We denote  $\bigoplus(x)$  as operation xor-ing all bits of x and  $\land$  as the bitwise *and* operation. Second, we define a set index as a binary concatenation of each of the set's bits:

$$S(x) = F_0(x) || \cdots || F_{N-1}(x).$$

For each of the pages contained in one set we enforce that the set index is the same as of the first member of the set, *i.e.*, the first page of the set  $x_i^0$ :

$$\operatorname{assert}(S(x_i) = S(x_i^0)) \forall x_i \in \mathbb{X}_i.$$

Finally, we restrict that all other page offset not contained in one set must have a different set index:

$$\operatorname{assert}(S(y) \neq S(x_i^0)) \forall y \notin \mathbb{X}_i$$
.

The underlying range can be generated via a xor-based DRAM addressing function if these constraints are satisfied. If unsatisfied, the memory region is not contiguous or the addressing functions are not xor-based.



Figure 11: F-Score of our solver-based contiguency detection for different pattern lengths.

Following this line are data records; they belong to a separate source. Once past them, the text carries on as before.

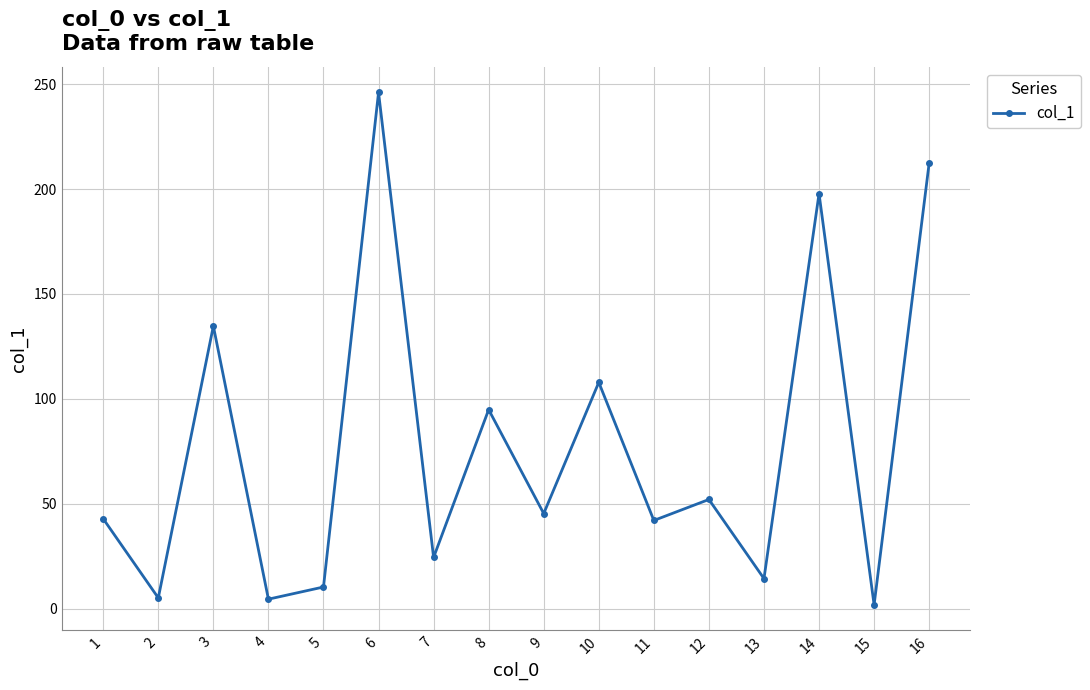

How many data points are less than 45?

8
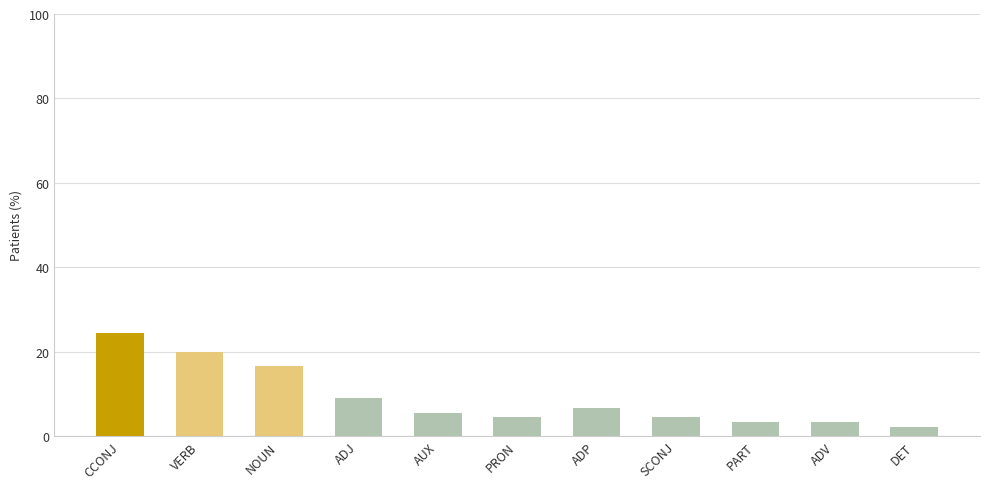

What is the approximate value at ADJ?

8.9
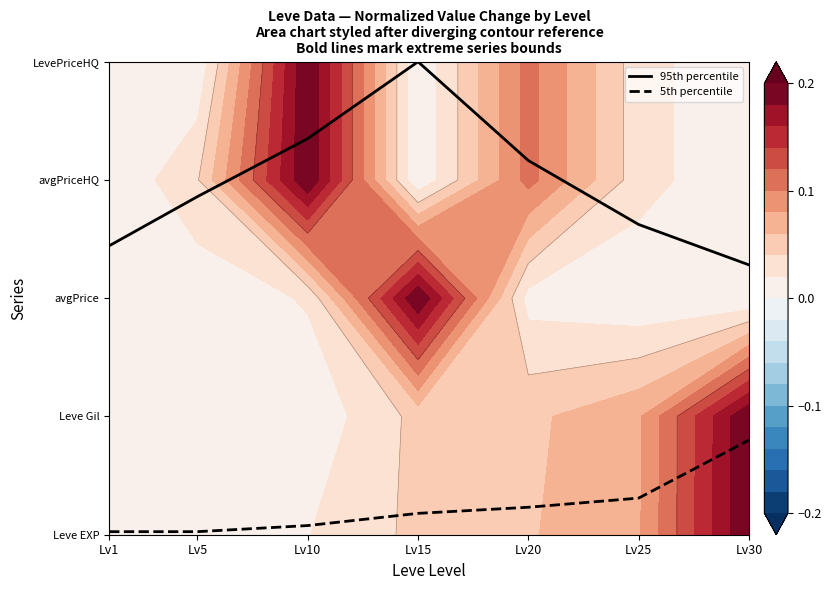

In 95th percentile, how many points are higher than both neighbors (excluding endpoints)?

1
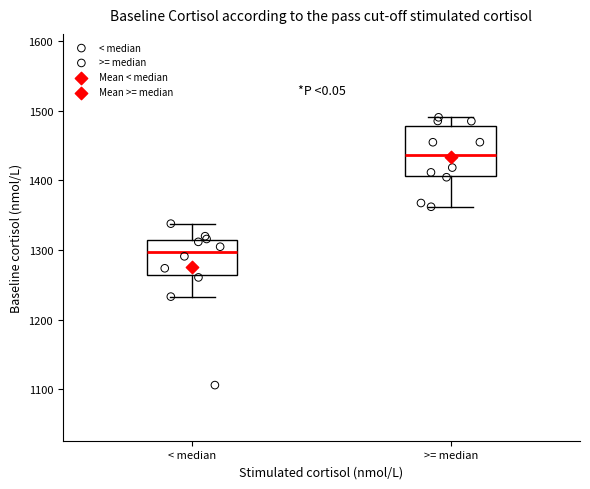

Comparing the boxes themselves (not the whiskers), which one is the tallest?

>= median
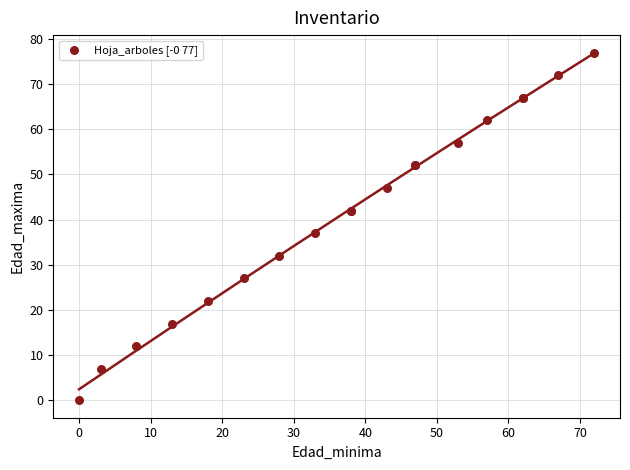

What Y value in the scatter plot is closest to 38?

37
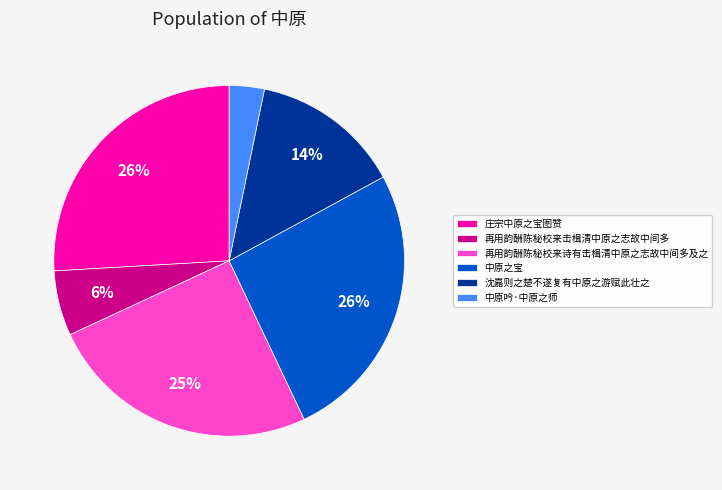

To the nearest percent, what percentage of the pie is 中原之宝?

26%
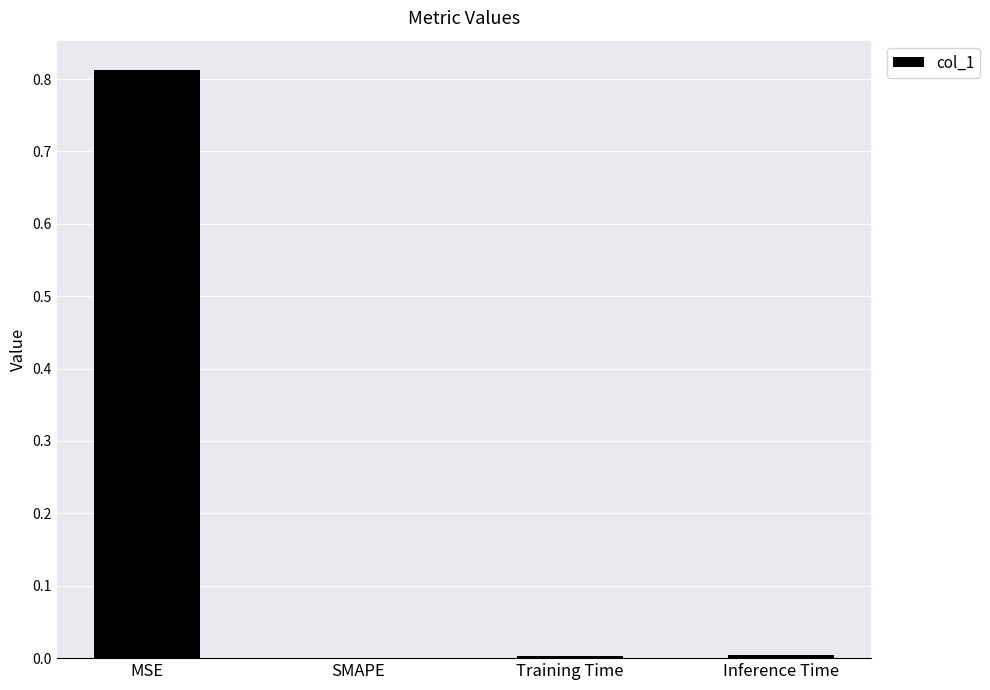

True or false: the data shows 0.5 at MSE.

False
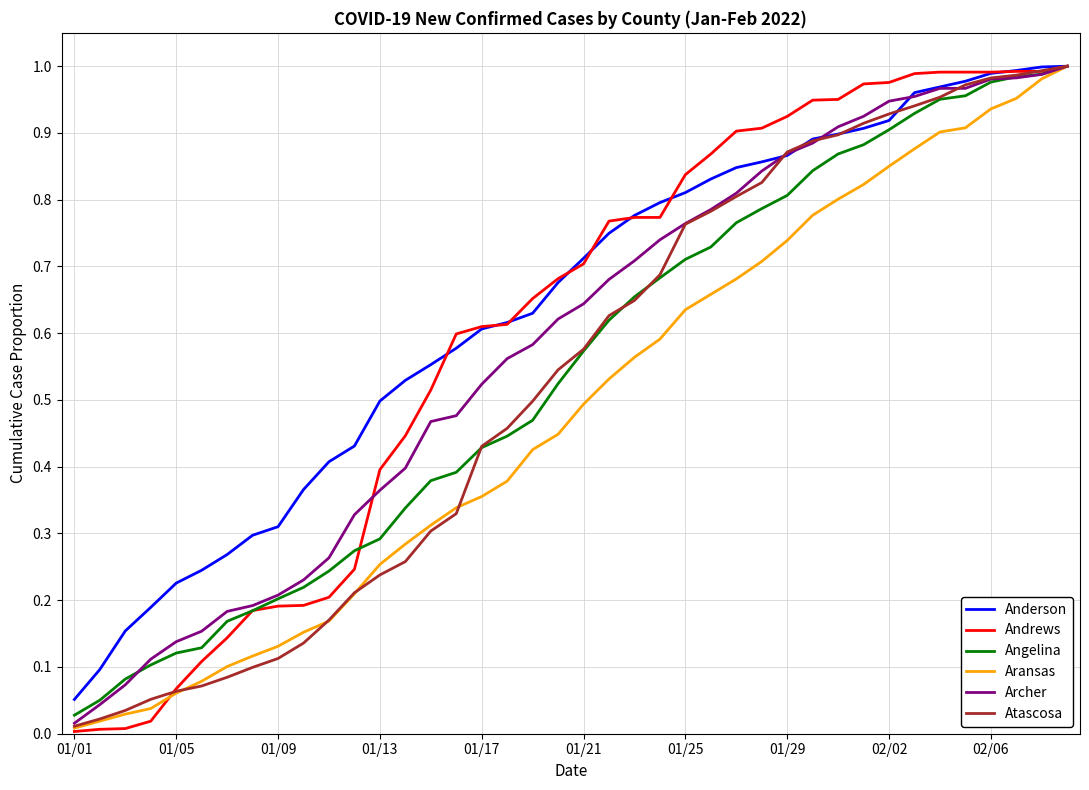

Which series has the largest range (max minus min)?

Andrews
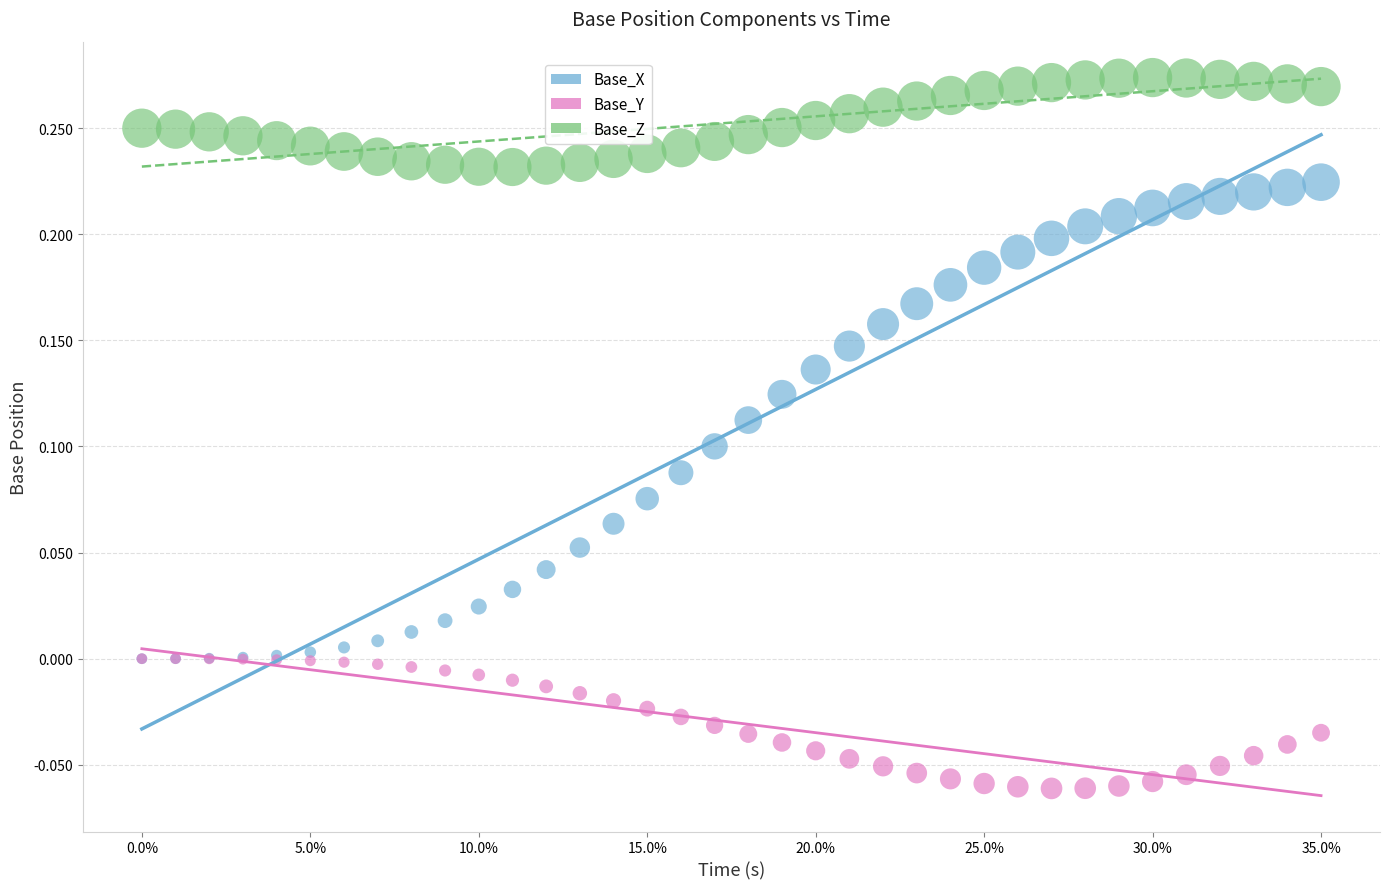

What are all the series names shown in the legend?

Base_X, Base_Y, Base_Z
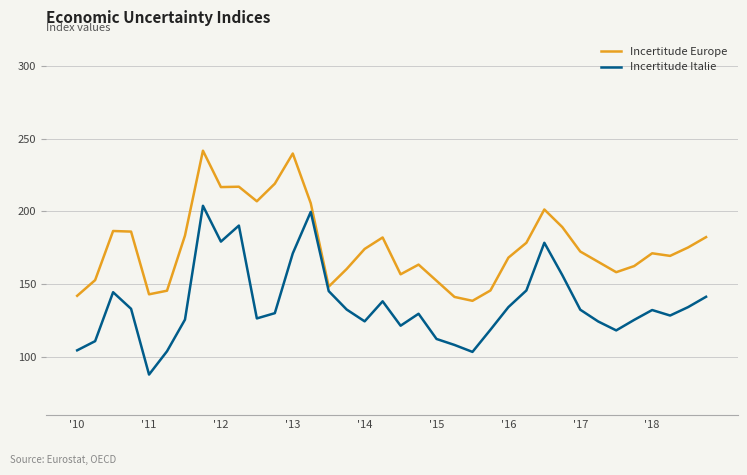

Rank the series by their average value, from highest to lowest.

Incertitude Europe, Incertitude Italie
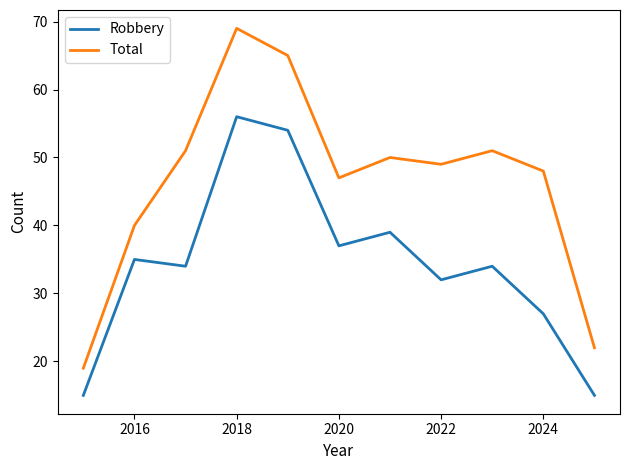

Reading right to left, list all the values displayed in this chart.

Robbery: 15	27	34	32	39	37	54	56	34	35	15
Total: 22	48	51	49	50	47	65	69	51	40	19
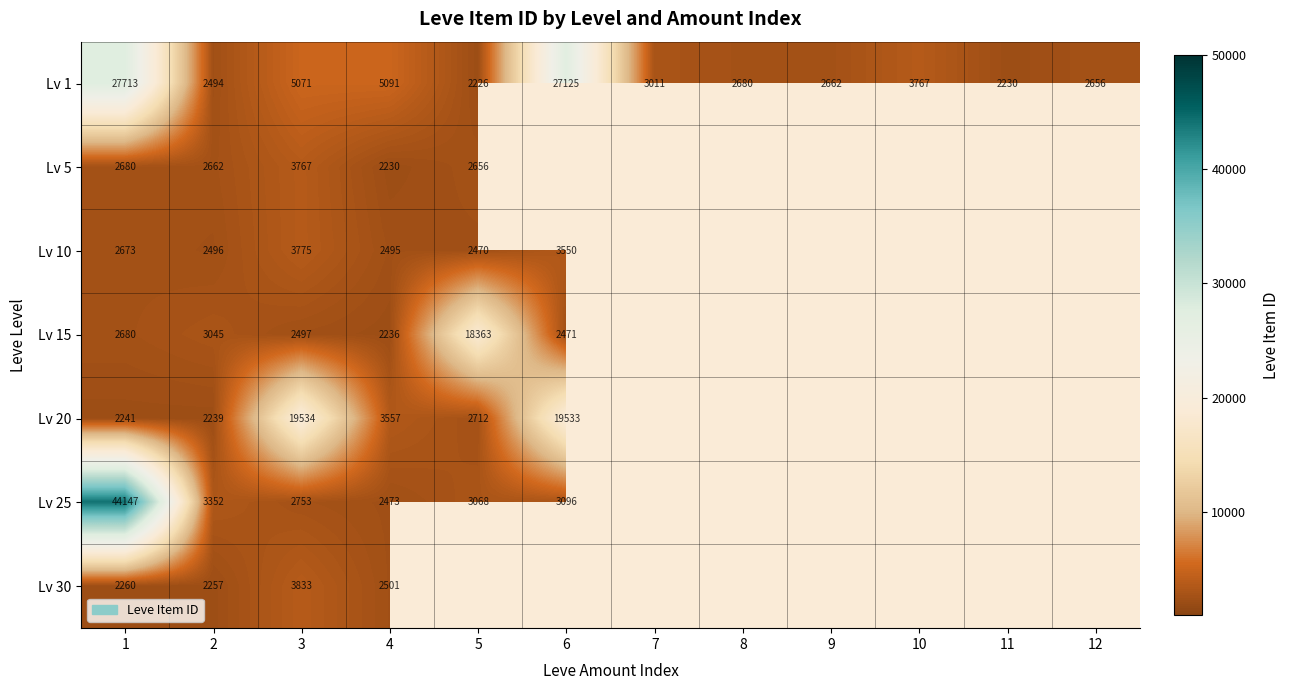

What is the difference between the maximum and second lowest values in the Lv 1 series?

25483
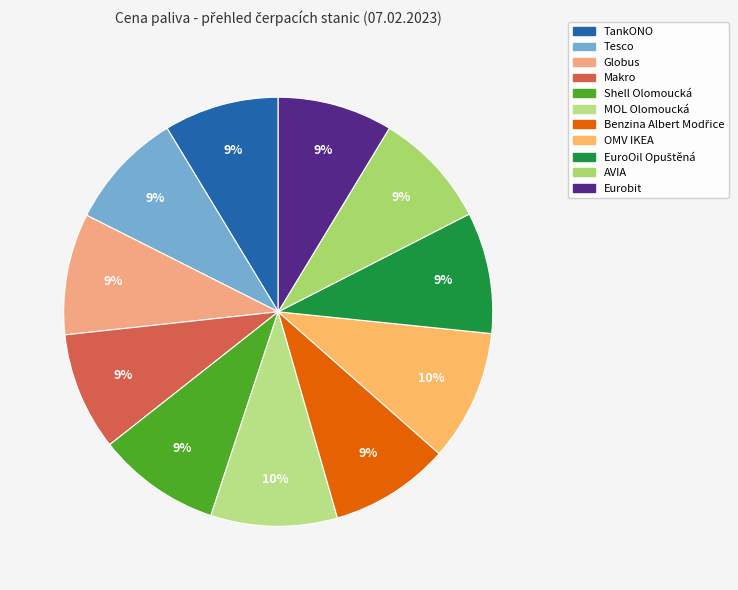

Which has a higher value, TankONO or Benzina Albert Modřice?

Benzina Albert Modřice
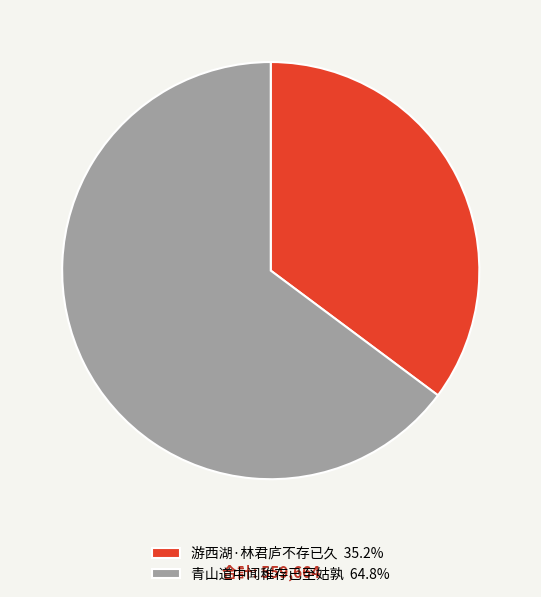

Does 游西湖·林君庐不存已久 35.2% represent more than half of the total?

No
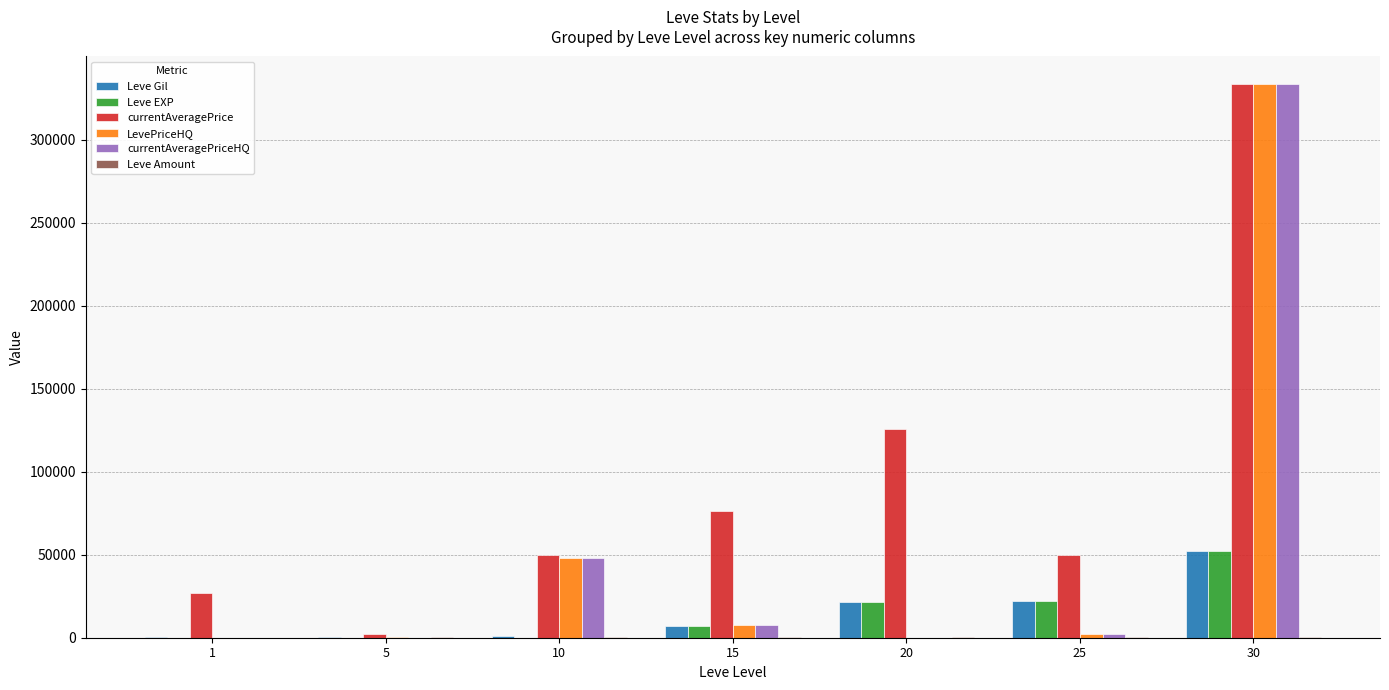

Are the bars horizontal?

No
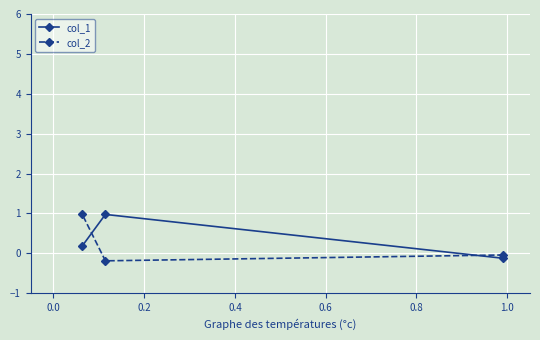

What is the difference between the maximum and minimum values in the col_2 series?

1.2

**Evaluation.** We verify the correctness of the solver by randomly concatenating contiguous ranges with up to 128 pages and converting these physical pages into bank access patterns with real reverse-engineered DRAM addressing functions. In the evaluation, we *slide* the solver over this generated pattern and vary the number of input samples the solver receives. Figure 11 shows the resulting F-score metric for different DRAM addressing functions and various pattern lengths. We observe that the F-score increases with increasing pattern length. This is as expected since the solver internally has more constraints to rely on. We see that with a pattern length of 128 pages, the solver achieves an F-score of > 0.99 for each pattern.